Supplied entries: Begin
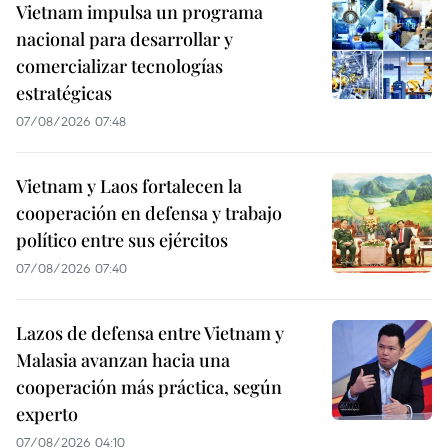
Vietnam impulsa un programa
nacional para desarrollar y
comercializar tecnologías
estratégicas
07/08/2026 07:48
Vietnam y Laos fortalecen la
cooperación en defensa y trabajo
político entre sus ejércitos
07/08/2026 07:40
Lazos de defensa entre Vietnam y
Malasia avanzan hacia una
cooperación más práctica, según
experto
07/08/2026 04:10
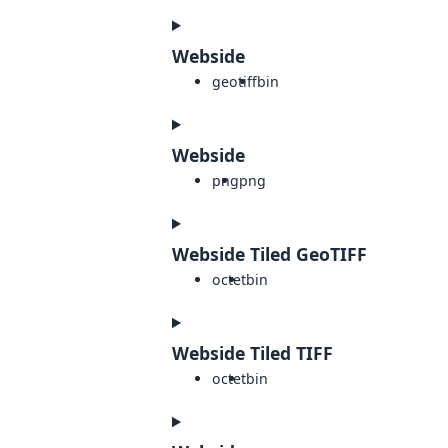
Webside
geotiff
bin
Webside
png
png
Webside Tiled GeoTIFF
octet
bin
Webside Tiled TIFF
octet
bin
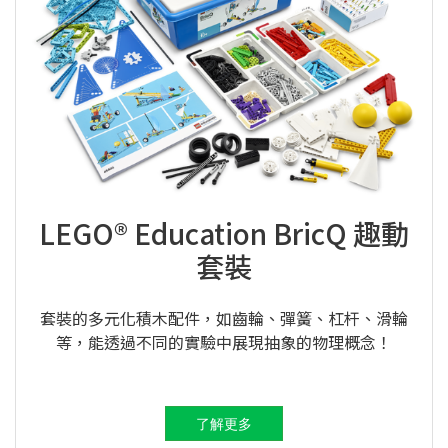
LEGO® Education BricQ 趣動
套裝
套裝的多元化積木配件，如齒輪、彈簧、杠杆、滑輪
等，能透過不同的實驗中展現抽象的物理概念！
了解更多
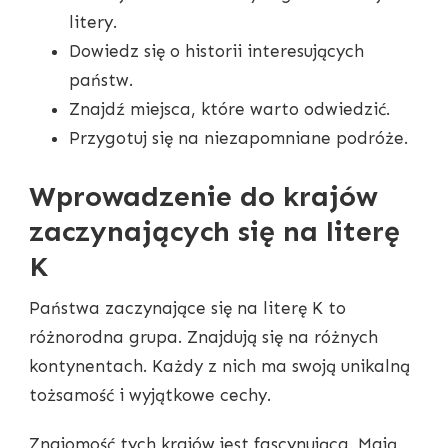
litery.
Dowiedz się o historii interesujących
państw.
Znajdź miejsca, które warto odwiedzić.
Przygotuj się na niezapomniane podróże.
Wprowadzenie do krajów
zaczynających się na literę
K
Państwa zaczynające się na literę K to
różnorodna grupa. Znajdują się na różnych
kontynentach. Każdy z nich ma swoją unikalną
tożsamość i wyjątkowe cechy.
Znajomość tych krajów jest fascynująca. Mają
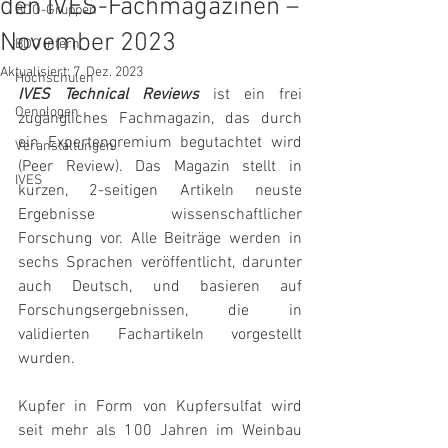
den IVES-Fachmagazinen –
BDO-Gruppen
November 2023
BDO intern
Aktualisiert:
7. Dez. 2023
Hochschulen
IVES Technical Reviews
 ist ein frei 
Oenologen
zugängliches Fachmagazin, das durch 
ein Expertengremium begutachtet wird 
Veranstaltungen
(Peer Review). Das Magazin stellt in 
IVES
kurzen, 2-seitigen Artikeln neuste 
Ergebnisse wissenschaftlicher 
Forschung vor. Alle Beiträge werden in 
sechs Sprachen veröffentlicht, darunter 
auch Deutsch, und basieren auf 
Forschungsergebnissen, die in 
validierten Fachartikeln vorgestellt 
wurden.
Kupfer in Form von Kupfersulfat wird 
seit mehr als 100 Jahren im Weinbau 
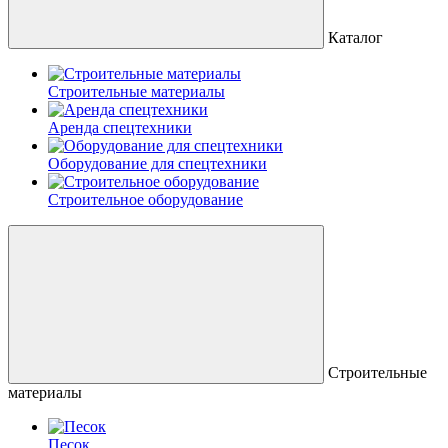
Каталог
Строительные материалы
Аренда спецтехники
Оборудование для спецтехники
Строительное оборудование
Строительные
материалы
Песок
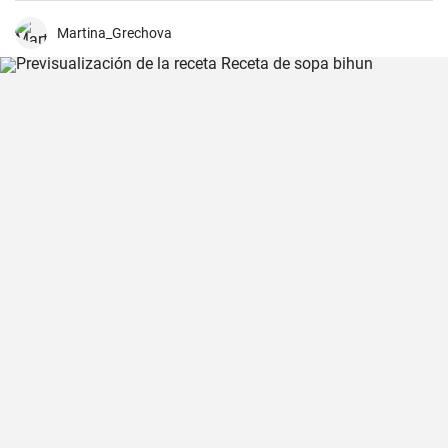
Martina_Grechova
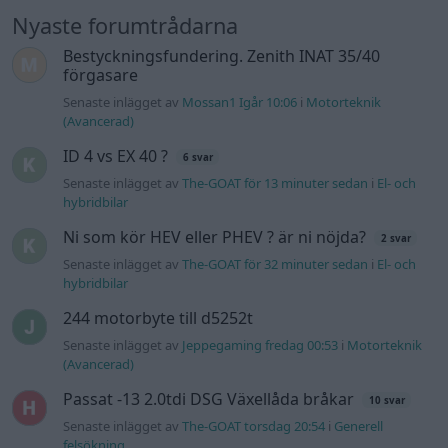
Nyaste forumtrådarna
Bestyckningsfundering. Zenith INAT 35/40
förgasare
Senaste inlägget av
Mossan1 Igår 10:06
i
Motorteknik
(Avancerad)
ID 4 vs EX 40 ?
6 svar
Senaste inlägget av
The-GOAT för 13 minuter sedan
i
El- och
hybridbilar
Ni som kör HEV eller PHEV ? är ni nöjda?
2 svar
Senaste inlägget av
The-GOAT för 32 minuter sedan
i
El- och
hybridbilar
244 motorbyte till d5252t
Senaste inlägget av
Jeppegaming fredag 00:53
i
Motorteknik
(Avancerad)
Passat -13 2.0tdi DSG Växellåda bråkar
10 svar
Senaste inlägget av
The-GOAT torsdag 20:54
i
Generell
felsökning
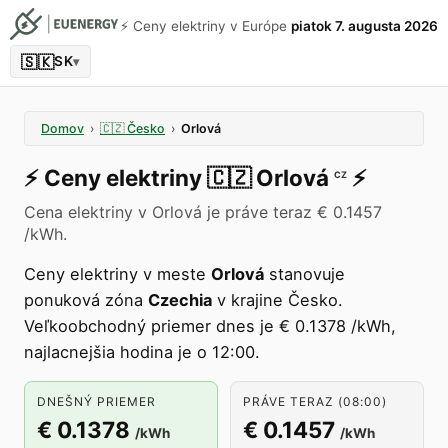
⚡️ Ceny elektriny v Európe
piatok 7. augusta 2026
🇸🇰
SK
▾
Domov
›
🇨🇿
Česko
›
Orlová
⚡️
Ceny elektriny
🇨🇿
Orlová
⚡️
CZ
Cena elektriny v Orlová je práve teraz € 0.1457
/kWh.
Ceny elektriny v meste
Orlová
stanovuje
ponuková zóna
Czechia
v krajine Česko.
Veľkoobchodný priemer dnes je € 0.1378 /kWh,
najlacnejšia hodina je o 12:00.
DNEŠNÝ PRIEMER
PRÁVE TERAZ (08:00)
€ 0.1378
€ 0.1457
/kWh
/kWh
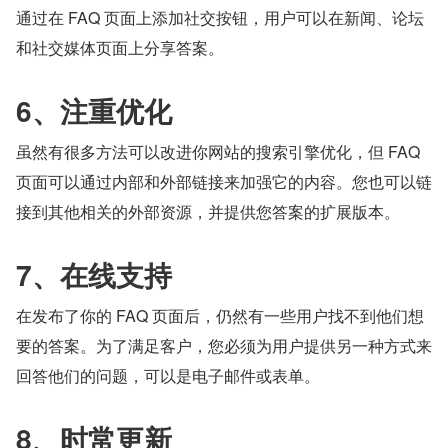
通过在 FAQ 页面上添加社交按钮，用户可以在新闻、论坛
和社交媒体页面上分享答案。
6、注重优化
虽然有很多方法可以改进你网站的搜索引擎优化，但 FAQ 
页面可以通过内部和外部链接来加强它的内容。您也可以链
接到其他相关的外部资源，并提供您答案的扩展版本。
7、在线支持
在发布了你的 FAQ 页面后，仍然有一些用户找不到他们想
要的答案。为了满足客户，您必须为用户提供另一种方式来
回答他们的问题，可以是电子邮件或表单。
8、时常更新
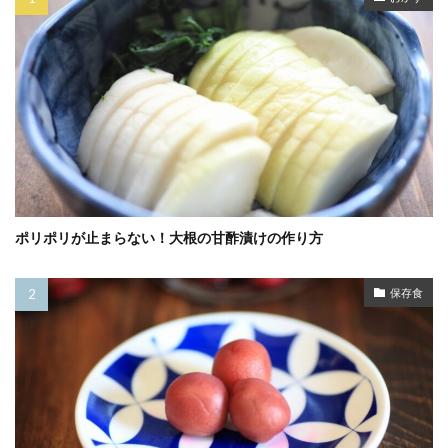
ポリポリが止まらない！大根の甘酢漬けの作り方
保存食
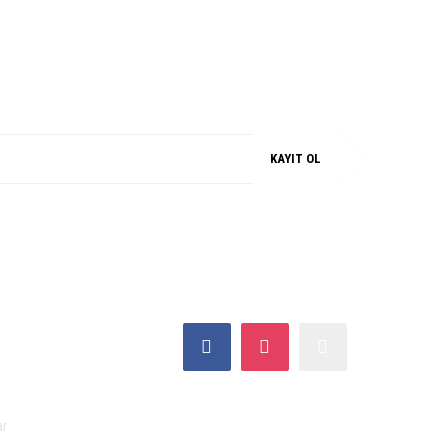
M
%100 ORJİNAL
KAYIT OL
SOSYAL MEDYA
ar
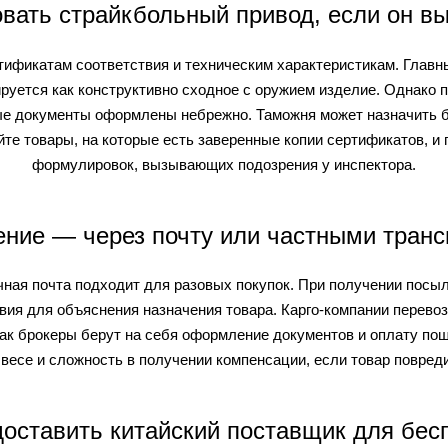
вать страйкбольный привод, если он в
ификатам соответствия и техническим характеристикам. Главны
уется как конструктивно сходное с оружием изделие. Однако 
е документы оформлены небрежно. Таможня может назначить ба
те товары, на которые есть заверенные копии сертификатов, и 
формулировок, вызывающих подозрения у инспектора.
ение — через почту или частными транс
ная почта подходит для разовых покупок. При получении посыл
твия для объяснения назначения товара. Карго-компании перево
как брокеры берут на себя оформление документов и оплату по
весе и сложность в получении компенсации, если товар повреди
доставить китайский поставщик для бес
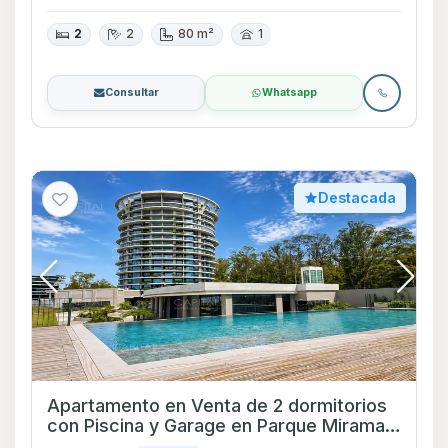
2
2
80 m²
1
Consultar
Whatsapp
Destacada
Apartamento en Venta de 2 dormitorios
con Piscina y Garage en Parque Miramar,
Canelones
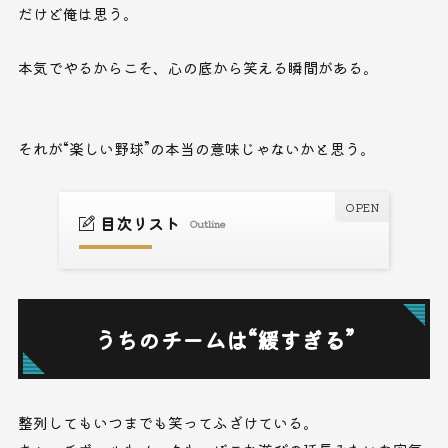
だけど俺は思う。
本気でやるからこそ、心の底から笑える瞬間がある。
それが“楽しい野球”の本当の意味じゃないかと思う。
目次リスト
Outline
うちのチームは“緩すぎる”
1.
“楽しい野球”と“甘い野球”は違う
2.
うちのチームは“緩すぎる”
仲が良すぎる“甘え”の空気
3.
本気でやるから、笑える瞬間がある
4.
整列してもいつまでも笑ってふざけている。
“楽しい野球”は、楽な野球じゃない
5.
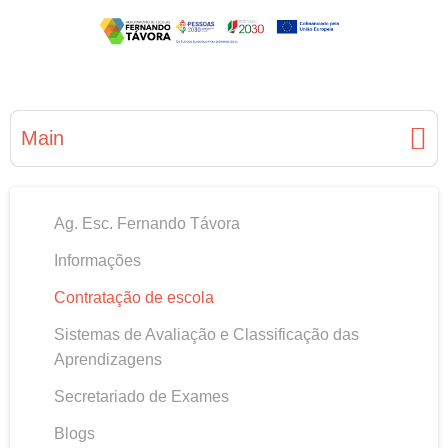
Main
Ag. Esc. Fernando Távora
Informações
Contratação de escola
Sistemas de Avaliação e Classificação das
Aprendizagens
Secretariado de Exames
Blogs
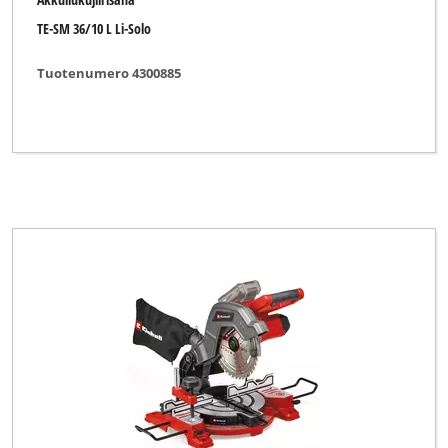
TE-SM 36/10 L Li-Solo
Tuotenumero 4300885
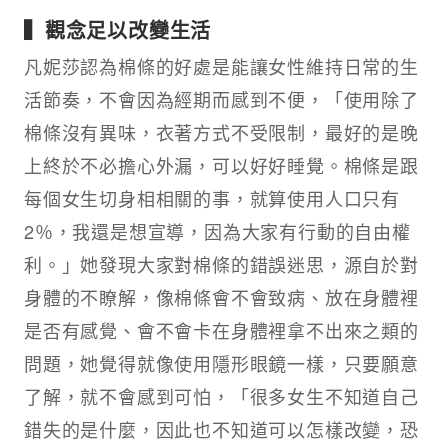
▍觀念足以改變生活
凡妮莎認為棉條的好處是能讓女性維持日常的生
活節奏，不會因為經期而感到不便，「使用除了
棉條沒有異味，衣著方式不受限制，最好的是晚
上終於不必擔心外漏，可以好好睡覺。棉條是跟
每個女生切身相相關的事，就算使用人口只有
2％，我還是想宣導，因為大家有行動的自由權
利。」她發現大家對棉條的錯誤迷思，源自於對
身體的不瞭解，像棉條會不會致病、放在身體裡
是否有感覺、會不會卡在身體裡拿不出來之類的
問題，她覺得就像使用隱形眼鏡一樣，只要願意
了解，就不會感到可怕，「很多女生不知道自己
錯失的是什麼，因此也不知道可以怎樣改變，恐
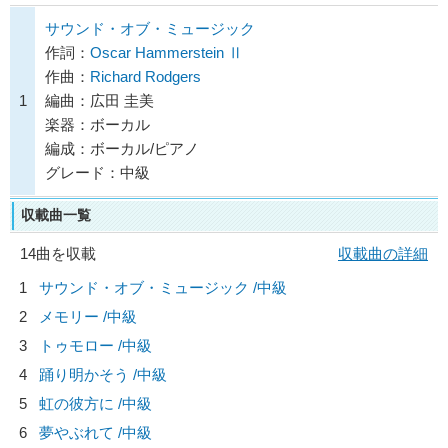
サウンド・オブ・ミュージック
作詞：
Oscar Hammerstein Ⅱ
作曲：
Richard Rodgers
1
編曲：広田 圭美
楽器：ボーカル
編成：ボーカル/ピアノ
グレード：中級
収載曲一覧
14曲を収載
収載曲の詳細
1
サウンド・オブ・ミュージック /中級
2
メモリー /中級
3
トゥモロー /中級
4
踊り明かそう /中級
5
虹の彼方に /中級
6
夢やぶれて /中級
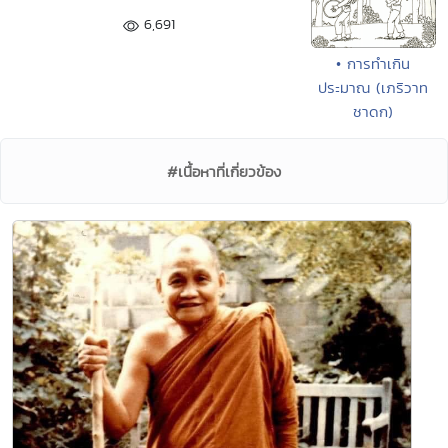
6,691
• การทำเกิน
ประมาณ (เภริวาท
ชาดก)
#เนื้อหาที่เกี่ยวข้อง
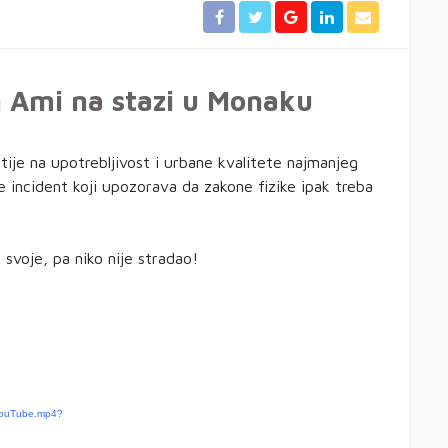
n Ami na stazi u Monaku
ije na upotrebljivost i urbane kvalitete najmanjeg
e incident koji upozorava da zakone fizike ipak treba
 svoje, pa niko nije stradao!
YouTube.mp4?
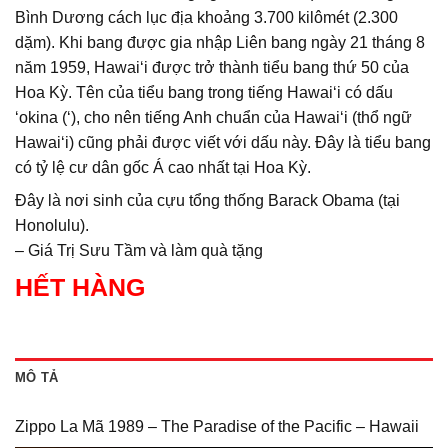
Bình Dương cách lục địa khoảng 3.700 kilômét (2.300
dặm). Khi bang được gia nhập Liên bang ngày 21 tháng 8
năm 1959, Hawaiʻi được trở thành tiểu bang thứ 50 của
Hoa Kỳ. Tên của tiểu bang trong tiếng Hawaiʻi có dấu
ʻokina (ʻ), cho nên tiếng Anh chuẩn của Hawaiʻi (thổ ngữ
Hawaiʻi) cũng phải được viết với dấu này. Đây là tiểu bang
có tỷ lệ cư dân gốc Á cao nhất tại Hoa Kỳ.
Đây là nơi sinh của cựu tổng thống Barack Obama (tại
Honolulu).
– Giá Trị Sưu Tầm và làm quà tặng
HẾT HÀNG
MÔ TẢ
Zippo La Mã 1989 – The Paradise of the Pacific – Hawaii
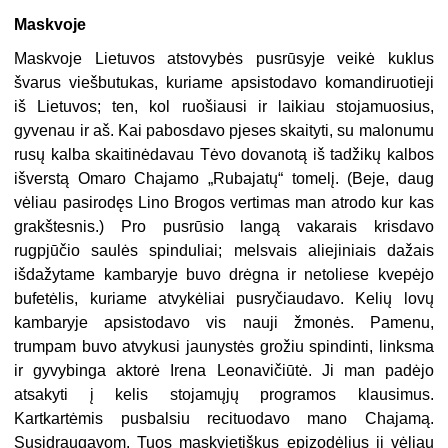
Maskvoje
Maskvoje Lietuvos atstovybės pusrūsyje veikė kuklus
švarus viešbutukas, kuriame apsistodavo komandiruotieji
iš Lietuvos; ten, kol ruošiausi ir laikiau stojamuosius,
gyvenau ir aš. Kai pabosdavo pjeses skaityti, su malonumu
rusų kalba skaitinėdavau Tėvo dovanotą iš tadžikų kalbos
išverstą Omaro Chajamo „Rubajatų“ tomelį. (Beje, daug
vėliau pasirodęs Lino Brogos vertimas man atrodo kur kas
grakštesnis.) Pro pusrūsio langą vakarais krisdavo
rugpjūčio saulės spinduliai; melsvais aliejiniais dažais
išdažytame kambaryje buvo drėgna ir netoliese kvepėjo
bufetėlis, kuriame atvykėliai pusryčiaudavo. Kelių lovų
kambaryje apsistodavo vis nauji žmonės. Pamenu,
trumpam buvo atvykusi jaunystės grožiu spindinti, linksma
ir gyvybinga aktorė Irena Leonavičiūtė. Ji man padėjo
atsakyti į kelis stojamųjų programos klausimus.
Kartkartėmis pusbalsiu recituodavo mano Chajamą.
Susidraugavom. Tuos maskvietiškus epizodėlius ji vėliau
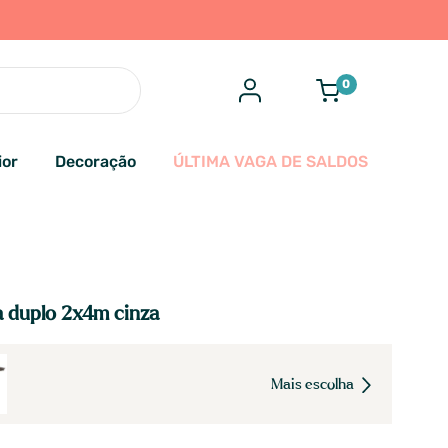
0
ior
Decoração
ÚLTIMA VAGA DE SALDOS
 duplo 2x4m cinza
Mais escolha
Supplied entries: End
» **Instructions for the task**
Leaving the pictures aside, transcribe only the lines from the one containing "bufetėlis, kuriame atvykėliai" to the final line of the listing above, inclusive, exactly as they appear.

» **Exercise output**
bufetėlis, kuriame atvykėliai pusryčiaudavo. Kelių lovų
kambaryje apsistodavo vis nauji žmonės. Pamenu,
trumpam buvo atvykusi jaunystės grožiu spindinti, linksma
ir gyvybinga aktorė Irena Leonavičiūtė. Ji man padėjo
atsakyti į kelis stojamųjų programos klausimus.
Kartkartėmis pusbalsiu recituodavo mano Chajamą.
Susidraugavom. Tuos maskvietiškus epizodėlius ji vėliau
0
ior
Decoração
ÚLTIMA VAGA DE SALDOS
 duplo 2x4m cinza
Mais escolha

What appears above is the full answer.